Искусство Европы представало в контексте этих мыслей Берковского обреченным на альтернативу вполне безвыигрышную: его уделом оказывалась либо печальная лирическая "невоплотимость", либо пошлая "буржуазная проза". И совсем иначе, настаивал он, дело обстояло в литературе отечественной:

"Русская эстетическая идея в XIX веке заключалась в том, что возможна положительная проза, проза не отрицательная относительно поэзии, которую знал Запад, а составляющая необходимое и положительное условие, под которым настоящая поэзия только и может появляться"51.

Здесь, полагал Берковский, как бы осуществлялся синтез противоположностей: бытийственность лирики обеспечивалась ее близким родством с эпосом, и проза проникалась одухотворяющей поэзией жизни:

"Есть проза и проза; Пушкин никогда не смешивает простой доброй прозы, взятой из трудовой, мирной жизни, прозы, способной порождать поэзию, с дурной прозой торговцев, дельцов, спекулянтов, мироедов, всей буржуазной цивилизации, наконец. Дурная проза - извращенная простая; у Пушкина художественный анализ явлений жизни подходит к концу не ранее, чем когда обнаружена простая проза, положившая всему начало. Последняя истина реализма Пушкина - та проза человеческой действительности, которая может быть и ее поэзией"52.

Стремясь обнаружить существование в русской национальной культуре свойств чрезвычайных и небывалых, Берковский всматривался в опыт Пушкина, в опыт Льва Толстого, о котором писал Д. Д. Обломиевскому:

"Нет поэзии без прозы, проза - условие поэзии, то, что шире и то, что рождает. Но вся-то прелесть именно в этом переходе, в пресуществлении, которое прямо у Вас на глазах и происходит. Смотрите, каков Толстой: он всегда начинается с ковриги хлеба, а потом уже претворение"53.
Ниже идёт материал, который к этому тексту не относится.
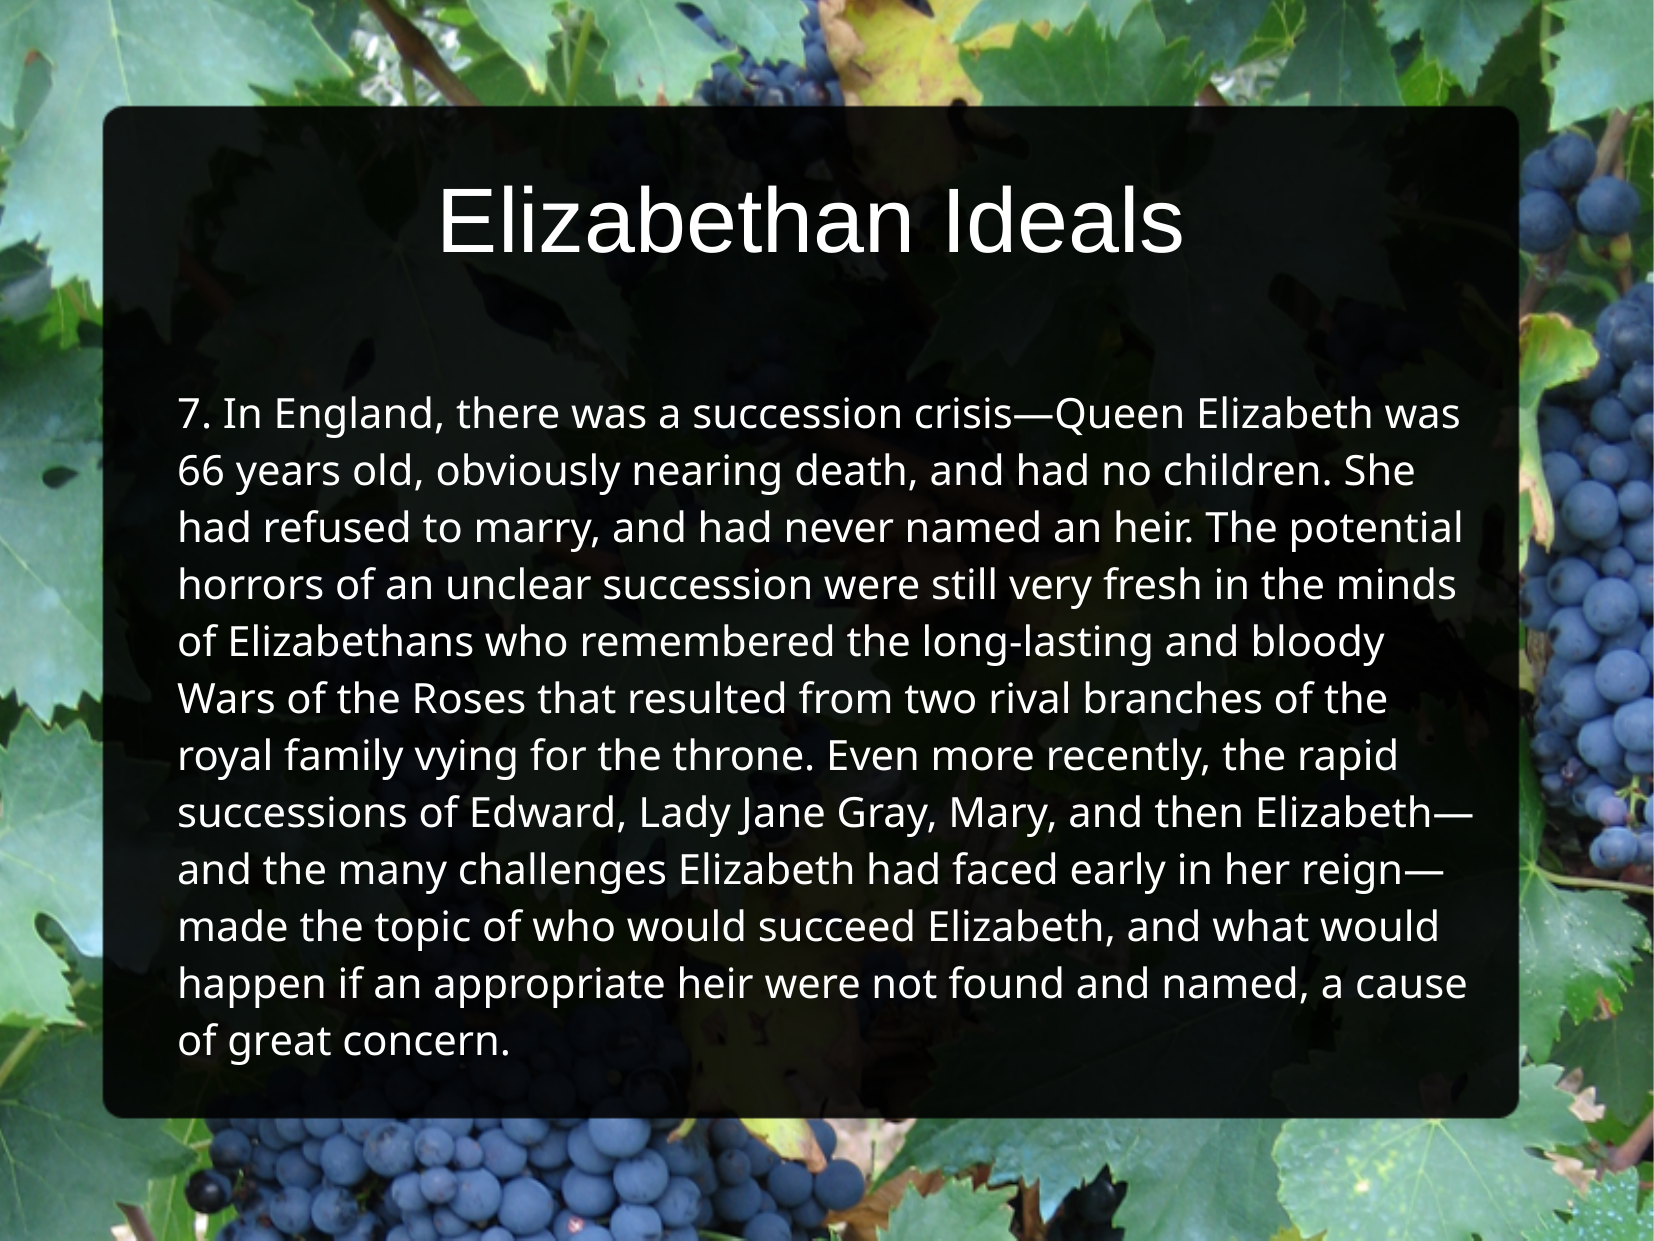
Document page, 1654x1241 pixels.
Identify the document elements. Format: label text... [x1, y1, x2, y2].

title Elizabethan Ideals [118, 125, 1506, 318]
picture [0, 0, 1654, 1241]
list 7. In England, there was a succession crisis—Queen Elizabeth was 66 years old, obviously nearing death, and had no children. She had refused to marry, and had never named an heir. The potential horrors of an unclear succession were still very fresh in the minds of Elizabethans who remembered the long-lasting and bloody Wars of the Roses that resulted from two rival branches of the royal family vying for the throne. Even more recently, the rapid successions of Edward, Lady Jane Gray, Mary, and then Elizabeth—and the many challenges Elizabeth had faced early in her reign—made the topic of who would succeed Elizabeth, and what would happen if an appropriate heir were not found and named, a cause of great concern. [177, 383, 1477, 1078]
Он ничего не доказывал - предлагал увидеть и поверить, как верил сам. Даже, пожалуй, веровал: не зря возникали тут уже термины евхаристические - "пресуществление", "претворение".

Предметом веры была Россия, высокая метафизика ее судьбы, ее "особенная стать", говоря словами поэта, которого Берковский любил и о котором писал, - тут оказывалось неизбежным соприкосновение и со славянофильскими концепциями, отношение к которым, впрочем, никогда не было окончательным, испытывалось, уточнялось.
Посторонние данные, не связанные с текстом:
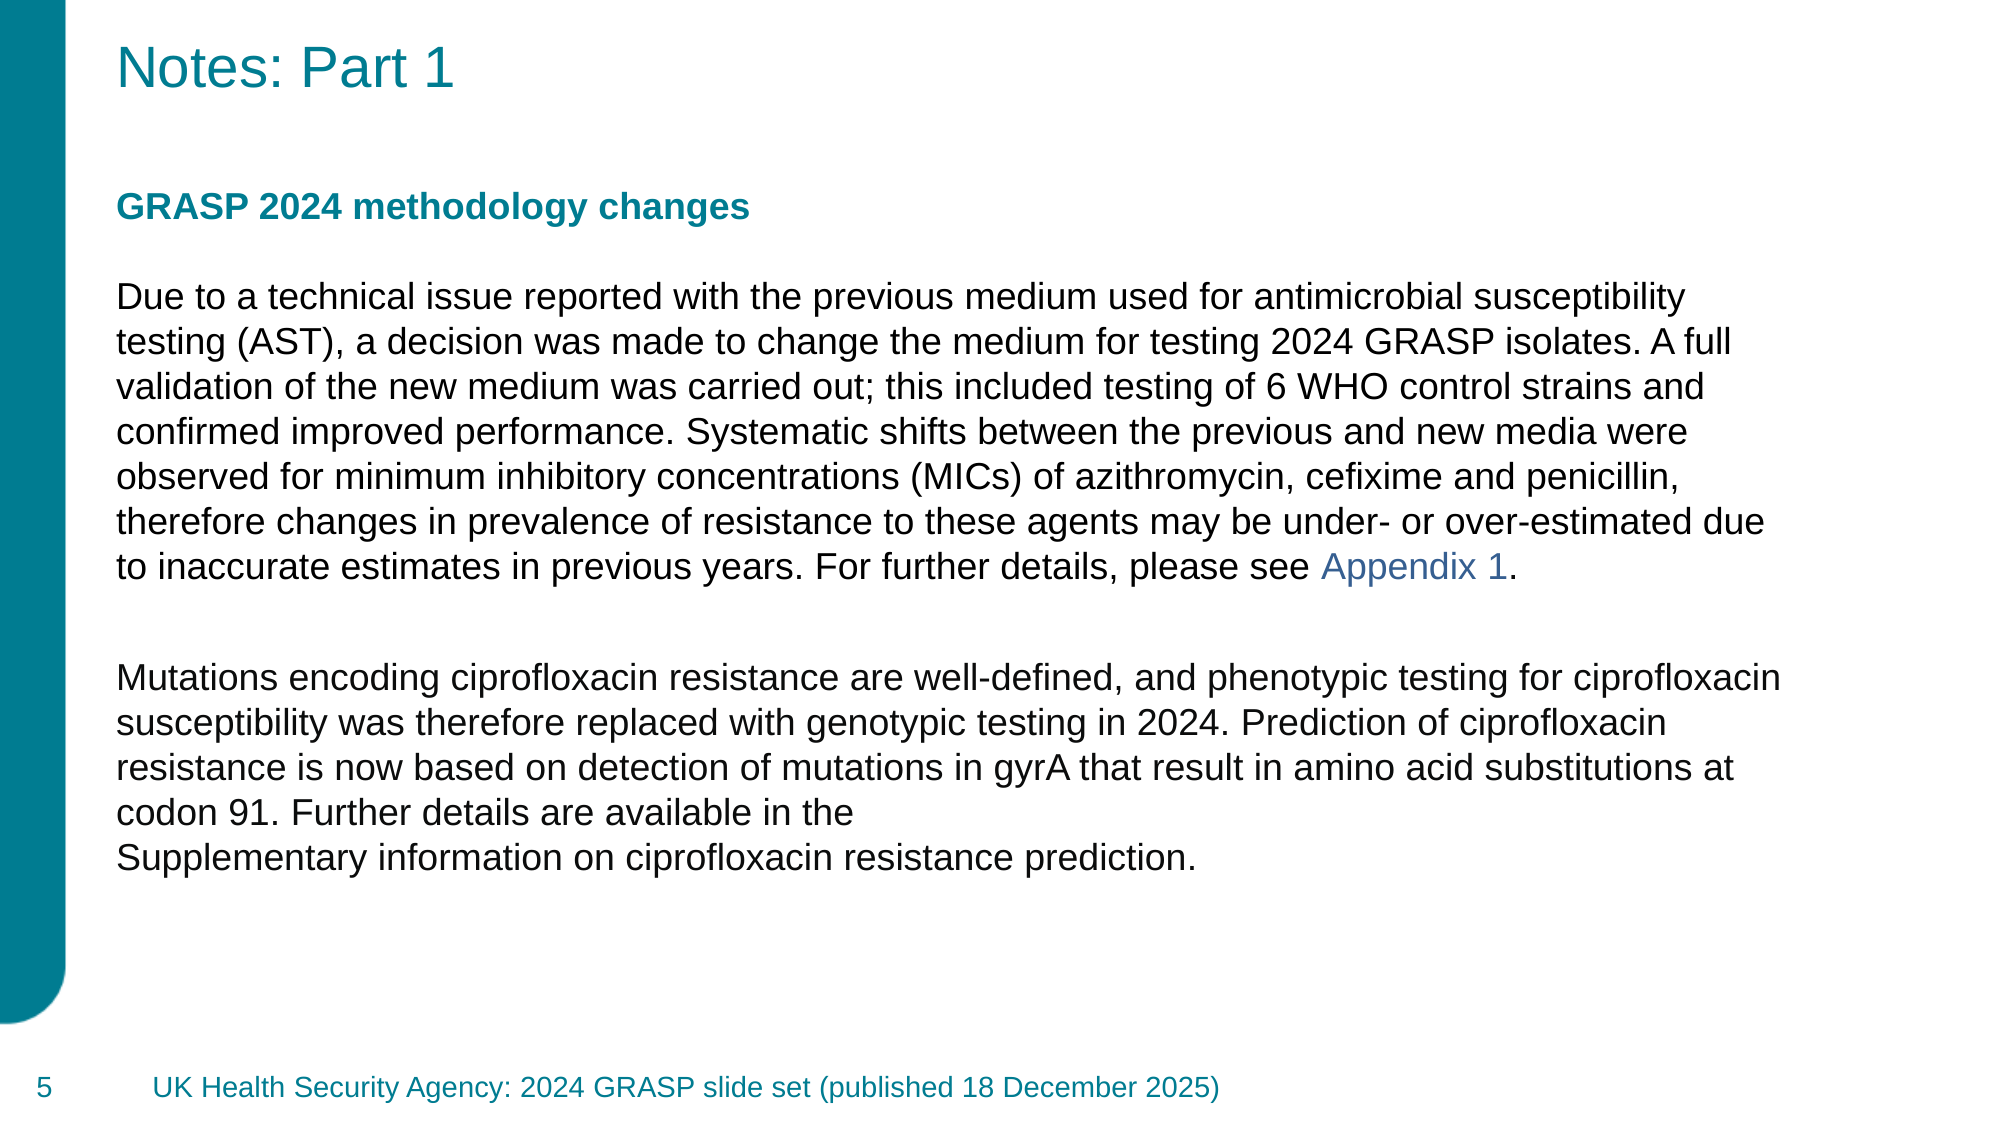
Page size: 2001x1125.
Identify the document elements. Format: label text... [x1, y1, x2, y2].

Рецензируя в "Текущей литературе" мейерхольдовскую постановку "Горя от ума", Берковский рассказал как соединяются там в облике героя приметы старины и новизны, русские и западнические черты:

"Чацкий дан как худощавый смешной мальчик, в домашней какой-то аполлон-григорьевской шубенке, "славянофилом" с Маросейки, со слугой, у которого вместо чемодана смешной какой-то патриархальный кошель. Костюм Чацкого: голубая блуза с буфами, поясок с кисточками, бархатная курточка, байроновский воротник, розовые пуговки"54.
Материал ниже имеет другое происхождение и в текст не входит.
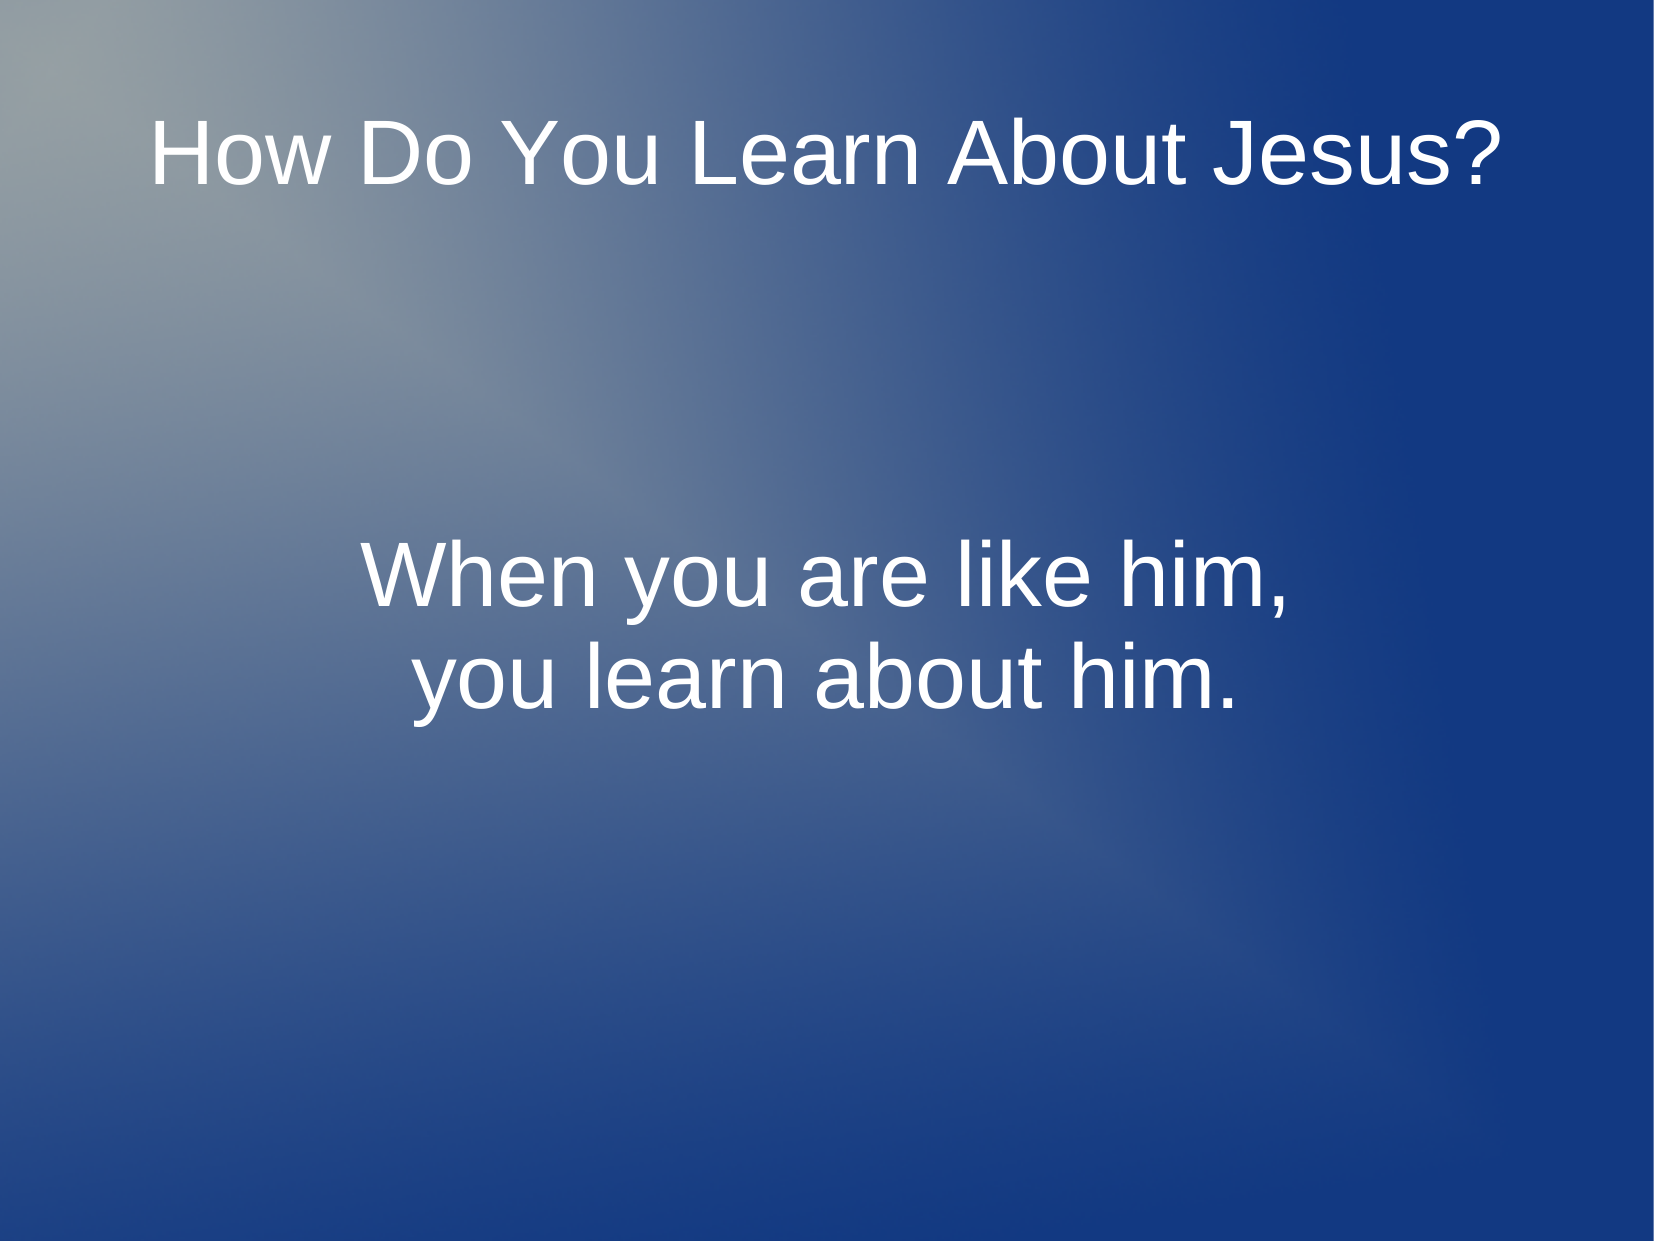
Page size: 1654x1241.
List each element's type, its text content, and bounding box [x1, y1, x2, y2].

subtitle When you are like him, you learn about him. [82, 150, 1571, 1102]
title How Do You Learn About Jesus? [82, 56, 1571, 150]
picture [0, 0, 1654, 1241]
Тогда, в 1930-м, все это ему не очень понравилось, показалось внешним, зрелищным приемом, заслоняющим "социальную семантику" пьесы. В письмах и работах 1940-х годов имена И. Киреевского, А. Хомякова, Ап. Григорьева упоминаются Берковским уже с несомненной симпатией. Но тут же, в 1944-м, он пишет Алпатову:

"Читал с большой пользой русских критиков - Добролюбова, Белинского - и впервые в жизни оценил их. Излечился от старого пристрастия к славянофилам - их тема и их сила есть также и у Белинского, а сверх того и огромные преимущества - ум реальный, бодрый, безо всякой доморощенности и очень правильное - принципиальное - отношение к России. "Философия России" (dativis objectivus55) - то, чем я сейчас более всего интересуюсь"56.

Однако из поздних рабочих набросков видно, что полного "излечения" не произошло: "Славянофилы и историзм. Видеть в сегодняшней России стародавнюю, всегдашнюю. Нет наций без биографии"57, - записал Берковский в 1970-м. И далее: "Славянофилы дали Достоевскому историческое воззрение на современность. Шевелящаяся Древняя Русь, принявшая образы современной цивилизации"58. Один фрагмент на этой странице, захватывает нас особенной красотой и свободой своего метафоризма:

"Достоевский и исторические прототипы, прототипы-мифы, стоящие у колыбели людей, делающих современность. Иконная воздушность, которую дает ввод ревенантов59, осиянность прототипами, веяния из-за кулис прошлого. Современники писаны аль фреско на стенах незримого собора"60.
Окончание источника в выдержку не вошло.